There might be another employee who doesn’t care so much about money, but title is incredibly important to her. I’m not going to just make up a new title for her, but I will help her make a plan to reach her goal of a better title.
I don’t have time to sit down with everyone in my company and talk about their lives and goals. But I can build impactful relationships with a smaller number of people. The maximum number of direct reports I can meaningfully invest in is eight, and four to six is the sweet spot. If I do a good job investing in that core group of leaders, I can trust that they will turn around and do the same for the people they’re responsible for.

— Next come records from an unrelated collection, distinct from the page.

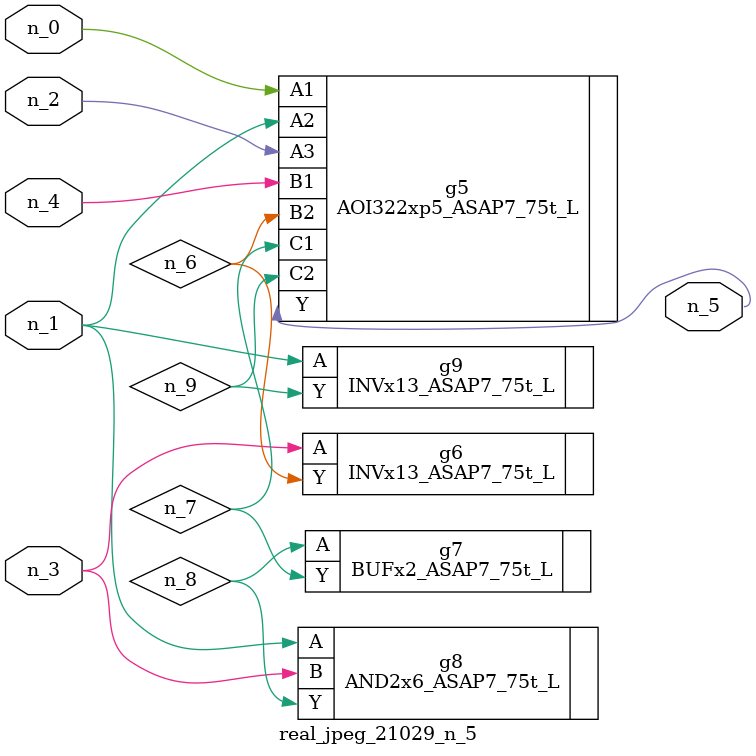
<source format=v>
module real_jpeg_21029_n_5 (n_4, n_0, n_1, n_2, n_3, n_5);

input n_4;
input n_0;
input n_1;
input n_2;
input n_3;

output n_5;

wire n_8;
wire n_6;
wire n_7;
wire n_9;

AOI322xp5_ASAP7_75t_L g5 ( 
.A1(n_0),
.A2(n_1),
.A3(n_2),
.B1(n_4),
.B2(n_6),
.C1(n_7),
.C2(n_9),
.Y(n_5)
);

AND2x6_ASAP7_75t_L g8 ( 
.A(n_1),
.B(n_3),
.Y(n_8)
);

INVx13_ASAP7_75t_L g9 ( 
.A(n_1),
.Y(n_9)
);

INVx13_ASAP7_75t_L g6 ( 
.A(n_3),
.Y(n_6)
);

BUFx2_ASAP7_75t_L g7 ( 
.A(n_8),
.Y(n_7)
);


endmodule
</source>
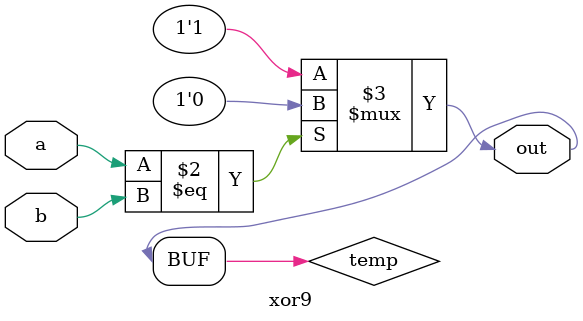
<source format=v>
module xor9 (
  input a,
  input b,
  output wire out
);

    reg temp;
    always @(*) begin
        temp = (a == b) ? 1'b0 : 1'b1; // Check if bits are equal
    end
    
    assign out = temp;
endmodule
</source>
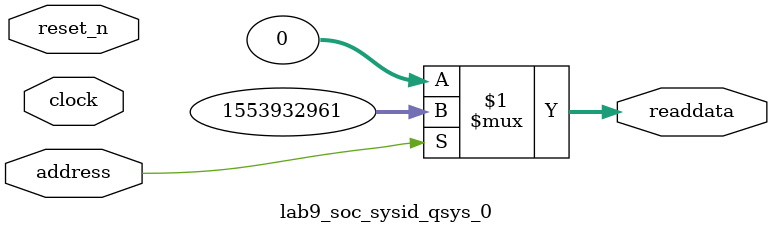
<source format=v>



// synthesis translate_off
`timescale 1ns / 1ps
// synthesis translate_on

// turn off superfluous verilog processor warnings 
// altera message_level Level1 
// altera message_off 10034 10035 10036 10037 10230 10240 10030 

module lab9_soc_sysid_qsys_0 (
               // inputs:
                address,
                clock,
                reset_n,

               // outputs:
                readdata
             )
;

  output  [ 31: 0] readdata;
  input            address;
  input            clock;
  input            reset_n;

  wire    [ 31: 0] readdata;
  //control_slave, which is an e_avalon_slave
  assign readdata = address ? 1553932961 : 0;

endmodule



</source>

I currently have three direct reports I can invest that level of time with. For the next ring of staff members and on down through the company, I make sure I model right behavior. After that, I know I can rely on the levels of leadership under me to invest energy and time in each employee.
When you’re a leader, it is your responsibility to deliver results. If you focus on the relational side of human capital management and truly get to know your employees’ strengths, you’ll know how to optimize your human capital planning model. There’s no better way to allocate staff resources than a comprehensive understanding of employee strengths and goals and how they align with company needs. And if your employees feel truly supported and valued, they will give you their all.